Characterizing how the hybrid protein overactivates and deregulates the alternative pathway C3 convertase is relevant for therapy and intervention. Plasma levels of CFHR21,2-CFHR5, C3, and the Ba activation fragment are important biomarkers with which to follow ongoing complement activation. The 2 patients in this study have reached ESRD, are on dialysis, and are listed for renal transplantation. Therefore, these 3 parameters will be carefully evaluated and quantitated prior to, during, and after kidney transplantation to monitor efficacy of therapy and to provide an optimal outcome. An alternative therapeutic option — which is at the moment theoretical — is to develop mAbs that are specific to CFHR21,2-CFHR5 but do not bind to and do not influence the functions of intact CFHR2 and CFHR5 proteins and to use these specific mAbs for immune absorption of the hybrid protein.

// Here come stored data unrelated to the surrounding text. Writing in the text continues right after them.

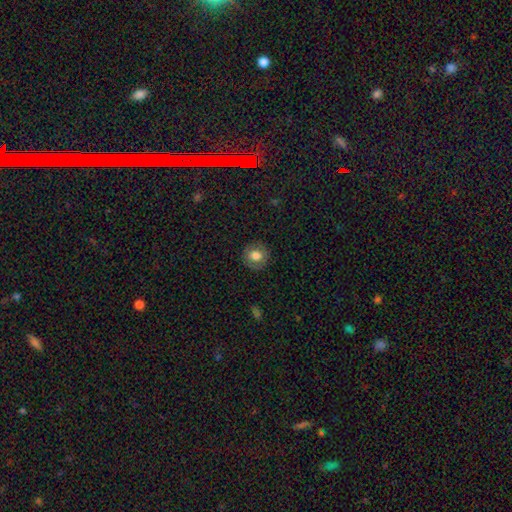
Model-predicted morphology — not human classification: Smooth or featured: smooth — 72% (featured or disk — 19%)
How rounded: round — 88% (in between — 11%)
Merging: none — 87% (minor disturbance — 9%)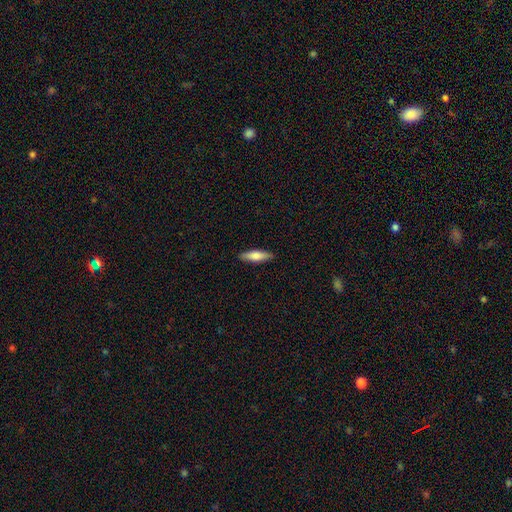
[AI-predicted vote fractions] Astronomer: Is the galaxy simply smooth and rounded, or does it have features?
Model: smooth — 68%.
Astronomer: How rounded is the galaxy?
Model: cigar-shaped — 64%.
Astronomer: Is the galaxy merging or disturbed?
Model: none — 89%.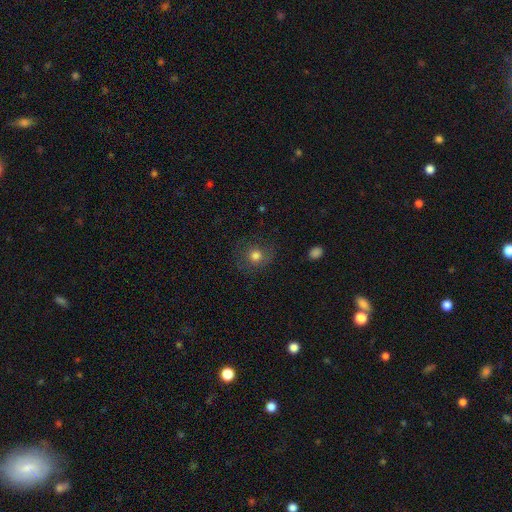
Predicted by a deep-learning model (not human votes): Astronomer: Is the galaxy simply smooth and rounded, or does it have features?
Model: smooth — 73%.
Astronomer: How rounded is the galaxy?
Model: round — 87%.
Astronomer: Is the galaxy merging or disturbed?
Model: none — 76%.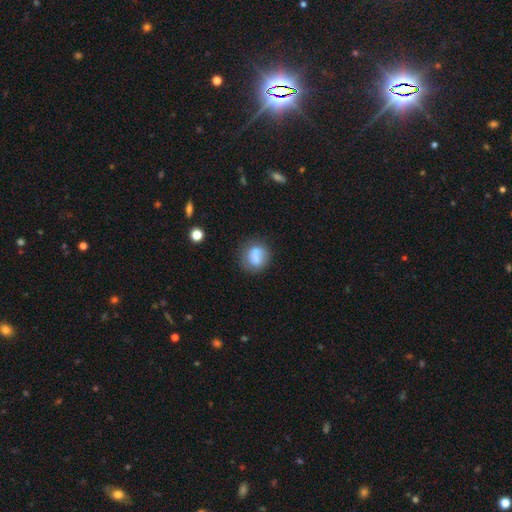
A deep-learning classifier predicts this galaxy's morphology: A smooth galaxy with no disk features (68%) that is round (72%). Merging: none (51%).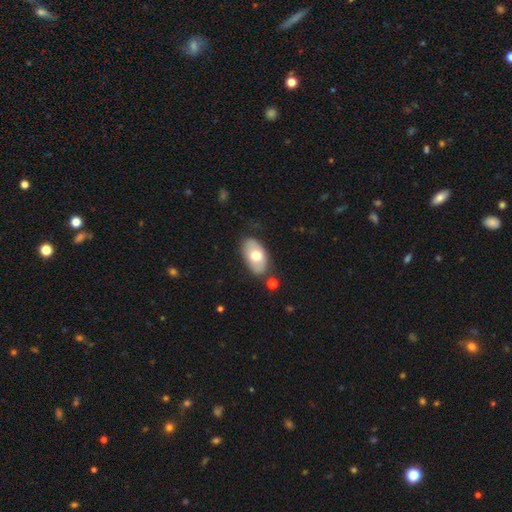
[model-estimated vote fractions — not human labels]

In conclusion, we identified and characterized a CFHR21,2-CFHR5 hybrid protein and identified the pathogenic mechanism of this hybrid protein for C3G-DDD. These findings provide insights into the role of CFHR proteins for complement C3 convertase regulation. In agreement with previous reports, we have shown defective C3 convertase action in C3G-DDD due to overactivation and deregulation, which are caused by defective factor H (7, 9) or C3Nef (36) as well as C3 convertase and factor B autoantibodies in the absence of C3Nef (18). Here, we show that complement dysregulation due to a hybrid CFHR protein resulted from a deletion in the CFHR gene cluster. Recently, patients from Cyprus with CFHR5 nephropathy were reported (37–39). These patients present with a duplication in the CFHR5 gene and express a CFHR5 variant composed of 11 SCRs and which has SCRs1-2 duplicated (40). In addition, a mutant CFHR1 protein with internal duplication of exons II–IV in the CFHR1 gene (41) and a CFHR3/CFHR1 hybrid protein (42) have been associated with C3 glomerulopathy. These new genetic scenarios show that CFHR gene mutations and the rearrangements within the instable regions in the CFHR gene cluster cause C3 glomerulopathy and related kidney pathologies. This demonstrates that duplications within the N-terminal oligomerization domains of CFHR proteins can cause multimerization, increased binding, and competition with factor H to C3b. In addition, our findings also show that the CFHR21,2-CFHR5 hybrid protein activates and stabilizes the C3 convertase in fluid phase, thus causing augmented C3 consumption in plasma of the 2 presented patients. These low C3 levels differ from normal C3 plasma levels in the other patients with CFHR1- or CFHR5-related C3 glomerulopathy. Taken together, copy number and sequence variations in the CFHR gene cluster should be monitored in patients with kidney disease. Whether CFHR glomerulopathy will define a unique group of kidney disorders or whether patients with CFHR gene mutations represent distinct kidney pathologies among the growing spectra of C3 glomerulopathies needs to be evaluated.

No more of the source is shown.